Stuffed zucchini
Gwen Schoen
Sacramento
Ingredients
4 large zucchini, about 6 oz. each
3 tbsp. olive oil
1/2 cup finely chopped onion
2 tsp. finely chopped garlic
1 lb. ground turkey
1/2 cup finely chopped mushroom caps
1/4 cup finely chopped celery
3 tbsp. dry white wine
3 tbsp. chopped fresh basil
1 tsp. chopped fresh rosemary
3/4 cup grated Parmesan cheese
1 egg, lightly beaten
2 tbsp. butter, softened
2 tsp. salt (optional)
2 tsp. freshly ground pepper (optional)
Directions
Preheat oven to 375 degrees. Rinse zucchini, then cut in half lengthwise. Use a small spoon to scoop out the pulp, leaving 1/4-inch-thick shells. Reserve shells and pulp.
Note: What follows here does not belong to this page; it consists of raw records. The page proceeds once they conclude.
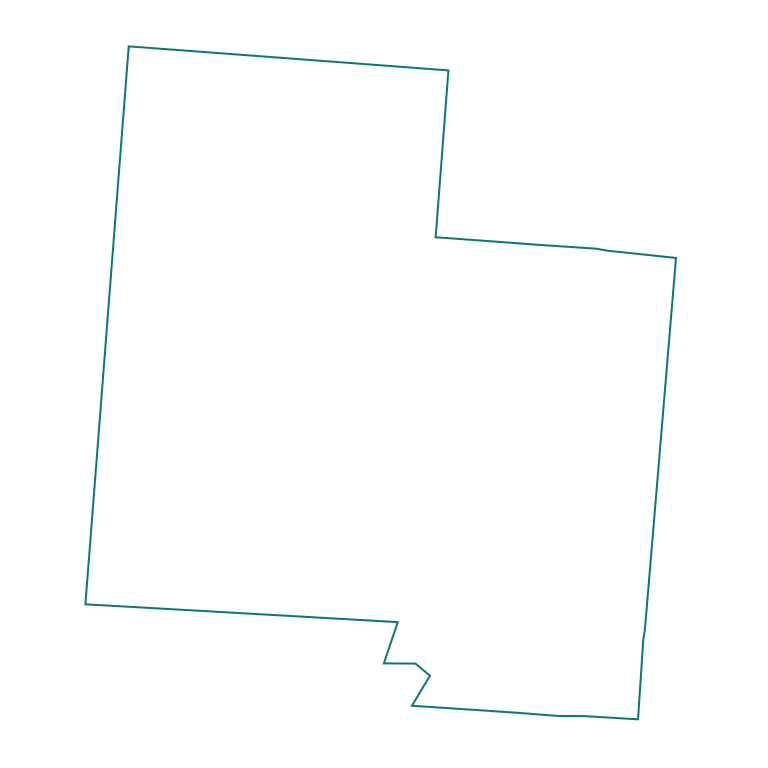 the district of Owen, Indiana, United States of America, rotated 94°
{"feature_id": "52423323B55669324788412", "entity_name": "Owen", "entity_type": "district", "adm_level": 2, "iso_a3": "USA", "parent_name": "United States of America", "parent_adm1": "Indiana", "projection": "robinson", "projection_center": [-86.781, 39.32], "detail": "fine", "context": "isolated", "style": "outline", "palette": "teal", "viewbox_px": 768, "rotation_deg": 94, "n_neighbors": 0, "source": "geoboundaries", "source_scale": "gbopen_adm2", "svg_char_len": 403}
<svg xmlns="http://www.w3.org/2000/svg" viewBox="0 0 768 768"><g transform="rotate(94 384 384)"><path d="M237.9,101.5L235.5,169.0L234.2,182.3L234.4,236.4L234.0,342.7L66.7,341.6L65.0,662.2L624.6,666.5L620.6,353.7L662.7,364.6L660.7,333.1L671.8,317.8L703.0,333.7L702.7,224.7L703.0,187.5L701.3,160.7L700.8,107.2L620.3,107.5L611.4,106.6L237.9,101.5Z" fill="none" stroke="#0f766e" stroke-width="2"/></g></svg>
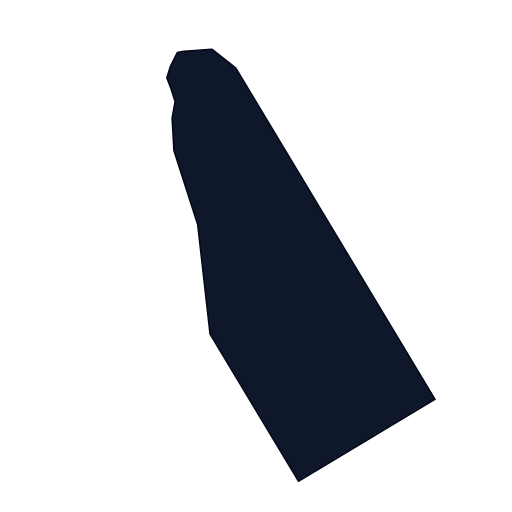 map outline of Buvuma (Natural Earth projection), rotated 329°
{"feature_id": "UGA-5598", "entity_name": "Buvuma", "entity_type": "District", "adm_level": 1, "iso_a3": "UGA", "parent_name": "Uganda", "parent_adm1": "", "projection": "natural_earth1", "projection_center": [33.174, -0.326], "detail": "fine", "context": "isolated", "style": "filled", "palette": "ink", "viewbox_px": 512, "rotation_deg": 329, "n_neighbors": 0, "source": "natural_earth", "source_scale": "10m", "svg_char_len": 390}
<svg xmlns="http://www.w3.org/2000/svg" viewBox="0 0 512 512"><g transform="rotate(329 256 256)"><path d="M335.6,471.0L293.4,471.0L243.1,471.0L192.8,471.0L176.4,471.0L176.4,299.2L222.2,199.0L239.9,123.4L255.1,94.6L266.2,81.9L269.3,68.7L271.3,57.4L280.2,49.4L293.4,41.0L299.5,43.3L324.8,56.1L335.5,84.4L335.6,471.0L335.6,471.0Z" fill="#0f172a" stroke="#020617" stroke-width="1.5"/></g></svg>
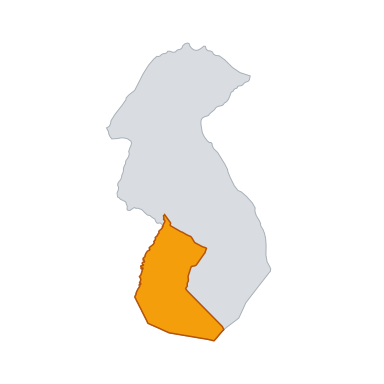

Heat olive oil in a large skillet over medium heat. Add onion and sauté for 1 to 2 minutes, until translucent. Add garlic and ground turkey and stir-fry over medium heat until turkey is cooked and browned, about 7 minutes. Add extra oil if necessary. Add mushrooms, celery, wine, basil, rosemary and reserved zucchini pulp. Continue to cook for 2 to 3 minutes, until mixture is heated thoroughly. Remove from heat, place in a bowl and let cool until it is just warm to the touch. Gently blend in cheese, egg and butter. Add salt and pepper, if desired. Fill zucchini shells with the mixture, mounding it slightly.
Pour hot water into a baking pan with 1-inch sides until the pan has about 1/4 inch of water. Place filled zucchini halves in the pan and bake for 40 minutes or until golden brown.